Fortum is set to file its €8.05bn ($9.46bn) bid for E.ON’s fossil fuel spinoff Uniper with Germany’s financial regulator today, the company has revealed.
Details of the offer won’t be released until it has been reviewed and approved in mid-November, a company spokeswoman was quoted as saying.
The move follows on from E.ON’s agreement with Fortum to tender its 46.7 per cent stake in Uniper, worth €3.8bn, early next year.
Given that E.ON owns over 30 per cent of Uniper, under German law Fortum would be obligated to make a full acquisition bid if a deal with E.ON was agreed. Fortum said in September that it would offer €22 per share, with a €8.1bn valuation for Uniper.
Uniper’s management views the takeover attempt as hostile and Klaus Schäfer, Uniper’s CEO, has said the “unsolicited takeover offer is clearly not in line with the strategy of Uniper”.

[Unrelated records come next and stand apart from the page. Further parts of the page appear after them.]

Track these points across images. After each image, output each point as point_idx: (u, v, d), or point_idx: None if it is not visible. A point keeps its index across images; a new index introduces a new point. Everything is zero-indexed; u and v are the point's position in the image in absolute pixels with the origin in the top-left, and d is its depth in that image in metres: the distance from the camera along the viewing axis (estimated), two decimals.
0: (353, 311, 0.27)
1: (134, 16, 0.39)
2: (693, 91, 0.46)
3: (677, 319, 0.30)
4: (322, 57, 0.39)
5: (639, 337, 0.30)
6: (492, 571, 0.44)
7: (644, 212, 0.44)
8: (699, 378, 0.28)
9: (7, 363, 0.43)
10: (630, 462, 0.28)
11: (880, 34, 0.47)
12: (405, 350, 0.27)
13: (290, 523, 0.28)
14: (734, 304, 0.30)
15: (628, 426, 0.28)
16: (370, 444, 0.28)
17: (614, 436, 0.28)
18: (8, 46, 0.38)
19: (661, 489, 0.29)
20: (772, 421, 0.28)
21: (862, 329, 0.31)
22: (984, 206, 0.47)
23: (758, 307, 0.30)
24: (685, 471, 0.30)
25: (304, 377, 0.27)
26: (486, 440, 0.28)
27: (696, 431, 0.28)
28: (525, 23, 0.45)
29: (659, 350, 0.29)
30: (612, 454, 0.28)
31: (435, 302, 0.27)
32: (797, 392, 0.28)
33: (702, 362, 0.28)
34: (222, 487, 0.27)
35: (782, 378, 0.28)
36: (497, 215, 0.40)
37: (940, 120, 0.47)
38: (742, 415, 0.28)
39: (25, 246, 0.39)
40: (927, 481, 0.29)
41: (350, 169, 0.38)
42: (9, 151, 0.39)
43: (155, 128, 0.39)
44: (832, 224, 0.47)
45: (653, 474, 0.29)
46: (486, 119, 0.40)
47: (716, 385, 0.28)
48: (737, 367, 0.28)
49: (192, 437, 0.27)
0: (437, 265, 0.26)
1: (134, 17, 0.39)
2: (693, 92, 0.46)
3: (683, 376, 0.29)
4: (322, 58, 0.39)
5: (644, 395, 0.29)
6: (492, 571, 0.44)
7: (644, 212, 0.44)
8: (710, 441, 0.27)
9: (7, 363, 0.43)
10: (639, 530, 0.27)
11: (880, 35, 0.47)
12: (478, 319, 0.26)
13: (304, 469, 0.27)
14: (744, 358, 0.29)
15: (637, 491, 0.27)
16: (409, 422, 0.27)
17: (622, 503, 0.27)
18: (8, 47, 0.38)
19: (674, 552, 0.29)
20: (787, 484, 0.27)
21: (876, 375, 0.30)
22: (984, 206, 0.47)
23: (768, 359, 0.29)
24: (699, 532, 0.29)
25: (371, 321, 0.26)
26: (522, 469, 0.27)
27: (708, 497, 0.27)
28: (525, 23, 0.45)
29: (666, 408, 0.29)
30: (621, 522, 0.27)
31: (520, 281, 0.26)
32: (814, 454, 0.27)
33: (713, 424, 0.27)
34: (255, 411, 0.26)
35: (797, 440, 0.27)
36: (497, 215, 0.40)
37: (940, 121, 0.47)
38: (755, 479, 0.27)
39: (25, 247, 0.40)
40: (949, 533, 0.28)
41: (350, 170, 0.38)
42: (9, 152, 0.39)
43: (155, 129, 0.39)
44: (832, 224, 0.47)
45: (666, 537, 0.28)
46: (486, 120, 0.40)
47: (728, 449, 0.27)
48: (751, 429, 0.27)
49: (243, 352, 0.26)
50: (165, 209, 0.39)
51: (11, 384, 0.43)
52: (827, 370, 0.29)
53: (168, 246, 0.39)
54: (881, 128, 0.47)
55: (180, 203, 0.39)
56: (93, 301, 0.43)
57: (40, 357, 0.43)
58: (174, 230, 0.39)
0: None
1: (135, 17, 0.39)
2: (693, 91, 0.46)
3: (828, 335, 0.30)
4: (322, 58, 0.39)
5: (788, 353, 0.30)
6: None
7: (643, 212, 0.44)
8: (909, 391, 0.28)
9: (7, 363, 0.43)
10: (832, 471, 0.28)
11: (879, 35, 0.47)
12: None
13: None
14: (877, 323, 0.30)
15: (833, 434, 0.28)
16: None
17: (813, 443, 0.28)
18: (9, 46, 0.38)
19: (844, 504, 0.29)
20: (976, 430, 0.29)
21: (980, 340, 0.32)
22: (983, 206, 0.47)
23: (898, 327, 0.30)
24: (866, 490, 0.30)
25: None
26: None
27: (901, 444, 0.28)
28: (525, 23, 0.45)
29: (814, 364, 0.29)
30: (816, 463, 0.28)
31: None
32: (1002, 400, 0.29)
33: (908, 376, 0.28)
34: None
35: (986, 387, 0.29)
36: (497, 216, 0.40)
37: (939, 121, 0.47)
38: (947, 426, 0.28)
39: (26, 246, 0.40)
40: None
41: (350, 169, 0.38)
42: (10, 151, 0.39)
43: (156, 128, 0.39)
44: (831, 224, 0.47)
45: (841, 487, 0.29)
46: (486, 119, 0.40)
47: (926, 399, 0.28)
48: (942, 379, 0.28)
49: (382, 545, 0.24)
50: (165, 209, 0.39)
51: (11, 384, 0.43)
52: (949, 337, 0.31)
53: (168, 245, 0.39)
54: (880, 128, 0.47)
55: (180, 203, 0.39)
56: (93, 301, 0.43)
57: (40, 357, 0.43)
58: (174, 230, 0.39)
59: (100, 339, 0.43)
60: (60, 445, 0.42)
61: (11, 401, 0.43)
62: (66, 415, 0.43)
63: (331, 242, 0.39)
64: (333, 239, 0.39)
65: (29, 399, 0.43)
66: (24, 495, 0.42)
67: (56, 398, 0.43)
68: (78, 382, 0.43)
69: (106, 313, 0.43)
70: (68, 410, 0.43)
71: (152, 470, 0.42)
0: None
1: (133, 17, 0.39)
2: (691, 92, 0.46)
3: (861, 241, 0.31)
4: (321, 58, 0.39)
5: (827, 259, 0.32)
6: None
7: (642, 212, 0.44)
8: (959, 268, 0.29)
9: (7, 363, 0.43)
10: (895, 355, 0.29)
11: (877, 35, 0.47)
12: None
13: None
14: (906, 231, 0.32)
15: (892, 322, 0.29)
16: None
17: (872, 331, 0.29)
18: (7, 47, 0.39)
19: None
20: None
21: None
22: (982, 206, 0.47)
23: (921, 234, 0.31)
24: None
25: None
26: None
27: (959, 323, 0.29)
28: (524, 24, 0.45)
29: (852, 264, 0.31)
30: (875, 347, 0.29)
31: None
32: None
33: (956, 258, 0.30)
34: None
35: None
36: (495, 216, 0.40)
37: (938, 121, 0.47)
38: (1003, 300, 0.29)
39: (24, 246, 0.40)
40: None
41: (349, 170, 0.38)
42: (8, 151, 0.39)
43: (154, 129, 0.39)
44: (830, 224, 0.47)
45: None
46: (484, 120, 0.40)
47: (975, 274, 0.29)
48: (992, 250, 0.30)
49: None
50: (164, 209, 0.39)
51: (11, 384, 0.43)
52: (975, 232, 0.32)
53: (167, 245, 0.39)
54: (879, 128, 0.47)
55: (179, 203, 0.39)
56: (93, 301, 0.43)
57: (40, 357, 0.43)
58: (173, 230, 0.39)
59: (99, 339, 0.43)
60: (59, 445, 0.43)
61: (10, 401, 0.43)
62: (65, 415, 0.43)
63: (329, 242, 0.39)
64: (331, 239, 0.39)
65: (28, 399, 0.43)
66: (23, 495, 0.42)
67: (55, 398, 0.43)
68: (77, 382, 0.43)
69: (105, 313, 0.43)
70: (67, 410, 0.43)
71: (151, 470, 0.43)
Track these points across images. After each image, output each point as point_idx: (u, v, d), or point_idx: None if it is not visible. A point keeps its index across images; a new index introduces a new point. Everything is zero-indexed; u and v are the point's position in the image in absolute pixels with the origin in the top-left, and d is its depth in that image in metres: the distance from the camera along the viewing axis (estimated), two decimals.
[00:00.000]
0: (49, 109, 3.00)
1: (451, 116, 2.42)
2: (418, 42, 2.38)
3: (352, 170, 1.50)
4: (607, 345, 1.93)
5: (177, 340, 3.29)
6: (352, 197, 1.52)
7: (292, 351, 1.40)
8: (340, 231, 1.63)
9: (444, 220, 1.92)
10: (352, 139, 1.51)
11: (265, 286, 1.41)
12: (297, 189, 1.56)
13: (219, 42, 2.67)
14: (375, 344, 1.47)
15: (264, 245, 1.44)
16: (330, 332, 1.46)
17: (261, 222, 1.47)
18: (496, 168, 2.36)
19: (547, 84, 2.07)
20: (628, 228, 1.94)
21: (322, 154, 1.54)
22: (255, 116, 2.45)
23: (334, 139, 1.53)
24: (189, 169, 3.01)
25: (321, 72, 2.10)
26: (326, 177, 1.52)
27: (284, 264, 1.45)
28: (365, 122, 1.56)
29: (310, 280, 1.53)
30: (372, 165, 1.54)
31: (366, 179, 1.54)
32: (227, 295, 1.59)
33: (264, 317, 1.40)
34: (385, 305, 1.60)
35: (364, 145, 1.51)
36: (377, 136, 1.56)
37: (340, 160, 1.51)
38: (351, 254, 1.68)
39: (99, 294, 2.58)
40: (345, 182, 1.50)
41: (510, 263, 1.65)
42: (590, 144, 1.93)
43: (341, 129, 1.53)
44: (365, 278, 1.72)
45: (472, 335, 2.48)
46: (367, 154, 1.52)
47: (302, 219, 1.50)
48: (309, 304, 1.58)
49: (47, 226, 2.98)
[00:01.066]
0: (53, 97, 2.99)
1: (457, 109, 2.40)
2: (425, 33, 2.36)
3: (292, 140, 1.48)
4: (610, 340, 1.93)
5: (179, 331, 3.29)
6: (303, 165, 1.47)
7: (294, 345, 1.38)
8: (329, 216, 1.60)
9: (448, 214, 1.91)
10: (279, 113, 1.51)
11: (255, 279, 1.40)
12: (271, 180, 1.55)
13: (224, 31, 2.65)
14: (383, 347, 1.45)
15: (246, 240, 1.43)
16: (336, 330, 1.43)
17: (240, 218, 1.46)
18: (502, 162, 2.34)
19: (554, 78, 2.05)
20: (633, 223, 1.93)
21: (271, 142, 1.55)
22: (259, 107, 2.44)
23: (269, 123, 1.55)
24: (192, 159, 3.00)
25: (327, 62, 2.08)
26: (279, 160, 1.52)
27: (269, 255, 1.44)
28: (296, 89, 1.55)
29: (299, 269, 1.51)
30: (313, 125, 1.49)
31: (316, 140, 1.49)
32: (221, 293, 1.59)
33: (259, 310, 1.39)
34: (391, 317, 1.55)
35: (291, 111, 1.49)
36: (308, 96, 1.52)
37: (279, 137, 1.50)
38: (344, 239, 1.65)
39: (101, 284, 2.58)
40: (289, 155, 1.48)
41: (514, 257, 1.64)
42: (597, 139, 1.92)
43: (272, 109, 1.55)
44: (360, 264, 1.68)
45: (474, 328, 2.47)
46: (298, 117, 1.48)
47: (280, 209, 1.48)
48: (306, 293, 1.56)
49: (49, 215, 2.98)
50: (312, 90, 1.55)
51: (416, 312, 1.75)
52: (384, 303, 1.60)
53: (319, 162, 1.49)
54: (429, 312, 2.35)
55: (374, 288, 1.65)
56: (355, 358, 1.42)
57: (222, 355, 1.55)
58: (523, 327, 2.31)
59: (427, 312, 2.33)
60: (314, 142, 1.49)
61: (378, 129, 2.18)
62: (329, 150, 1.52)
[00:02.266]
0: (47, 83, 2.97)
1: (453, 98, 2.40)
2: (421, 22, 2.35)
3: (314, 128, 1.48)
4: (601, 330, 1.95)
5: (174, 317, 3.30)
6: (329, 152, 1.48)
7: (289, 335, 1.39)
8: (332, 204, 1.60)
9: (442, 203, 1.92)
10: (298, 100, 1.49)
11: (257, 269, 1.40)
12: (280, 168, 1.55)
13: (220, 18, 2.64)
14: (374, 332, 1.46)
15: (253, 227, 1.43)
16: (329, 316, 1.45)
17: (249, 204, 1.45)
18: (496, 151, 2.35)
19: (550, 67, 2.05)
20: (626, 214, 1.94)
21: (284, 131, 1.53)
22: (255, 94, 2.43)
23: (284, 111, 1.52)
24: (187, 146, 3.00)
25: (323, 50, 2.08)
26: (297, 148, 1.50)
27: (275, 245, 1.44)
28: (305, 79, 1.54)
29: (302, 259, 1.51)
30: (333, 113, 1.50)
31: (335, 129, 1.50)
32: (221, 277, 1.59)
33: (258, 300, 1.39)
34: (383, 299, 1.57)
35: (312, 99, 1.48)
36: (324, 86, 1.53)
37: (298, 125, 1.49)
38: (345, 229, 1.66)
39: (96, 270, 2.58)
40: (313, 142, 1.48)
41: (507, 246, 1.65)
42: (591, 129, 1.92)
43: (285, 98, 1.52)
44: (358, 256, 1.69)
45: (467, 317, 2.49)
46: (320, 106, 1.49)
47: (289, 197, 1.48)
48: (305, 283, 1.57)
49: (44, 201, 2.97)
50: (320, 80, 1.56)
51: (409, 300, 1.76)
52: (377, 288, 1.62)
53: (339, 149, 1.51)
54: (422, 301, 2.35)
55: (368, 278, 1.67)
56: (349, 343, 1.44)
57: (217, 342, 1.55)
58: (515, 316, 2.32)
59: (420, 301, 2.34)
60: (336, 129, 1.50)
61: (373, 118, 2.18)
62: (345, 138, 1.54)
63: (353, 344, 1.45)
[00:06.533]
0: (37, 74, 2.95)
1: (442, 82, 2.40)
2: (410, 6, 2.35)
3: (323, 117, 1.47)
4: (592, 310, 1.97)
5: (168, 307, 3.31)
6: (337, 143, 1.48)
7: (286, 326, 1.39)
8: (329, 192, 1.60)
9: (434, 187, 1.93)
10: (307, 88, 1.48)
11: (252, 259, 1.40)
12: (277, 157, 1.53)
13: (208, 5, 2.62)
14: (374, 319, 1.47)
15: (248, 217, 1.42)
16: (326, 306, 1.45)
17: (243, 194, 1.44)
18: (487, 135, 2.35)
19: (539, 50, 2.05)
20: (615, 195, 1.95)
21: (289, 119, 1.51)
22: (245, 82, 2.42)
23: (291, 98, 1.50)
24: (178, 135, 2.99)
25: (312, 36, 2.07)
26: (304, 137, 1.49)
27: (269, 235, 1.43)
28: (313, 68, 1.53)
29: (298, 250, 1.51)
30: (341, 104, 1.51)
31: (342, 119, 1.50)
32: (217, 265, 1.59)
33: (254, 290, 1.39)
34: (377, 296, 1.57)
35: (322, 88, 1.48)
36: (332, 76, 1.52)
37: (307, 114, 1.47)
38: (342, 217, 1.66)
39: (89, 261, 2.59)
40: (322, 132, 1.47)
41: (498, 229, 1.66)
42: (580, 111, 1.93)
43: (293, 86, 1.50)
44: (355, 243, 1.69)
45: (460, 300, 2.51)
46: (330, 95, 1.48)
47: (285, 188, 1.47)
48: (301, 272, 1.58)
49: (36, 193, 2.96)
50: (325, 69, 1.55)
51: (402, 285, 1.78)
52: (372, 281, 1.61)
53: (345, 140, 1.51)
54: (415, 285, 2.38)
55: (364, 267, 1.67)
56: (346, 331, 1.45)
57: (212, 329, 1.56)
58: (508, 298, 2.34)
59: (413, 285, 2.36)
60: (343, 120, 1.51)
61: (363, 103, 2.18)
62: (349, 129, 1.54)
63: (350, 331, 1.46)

Pekka Lundmark, Fortum’s CEO, countered in September by saying that Uniper’s response was “certainly quite unusual and a bit confounding”.
Fortum has said it is not interested in a full takeover, adding in a statement that “as Uniper has stated its intention to remain independent”, it “would focus on being an active, supportive and reliable shareholder of Uniper” and a “constructive strategic partner”.
However, the firm said the two businesses are “highly complementary”, calling Uniper’s hydropower and nuclear power plants in Sweden “an excellent fit with Fortum” and drawing a parallel between the two firms’ gas-fired fleets in Russia.
Fortum also pointed to Uniper’s gas-fired, coal-fired and hydropower plants in continental Europe, saying they “have an essential role in providing security of supply and affordable energy as Europe transitions towards low emission energy”.
“In addition, Uniper has extensive commodities trading activities that are complementary to the power generation business,” Fortum said.
Meanwhile, waiting in the wings is RWE, which is rumoured to be mulling buying Uniper assets from Fortum after the Finnish firm’s planned takeover, rather than launching a counterbid.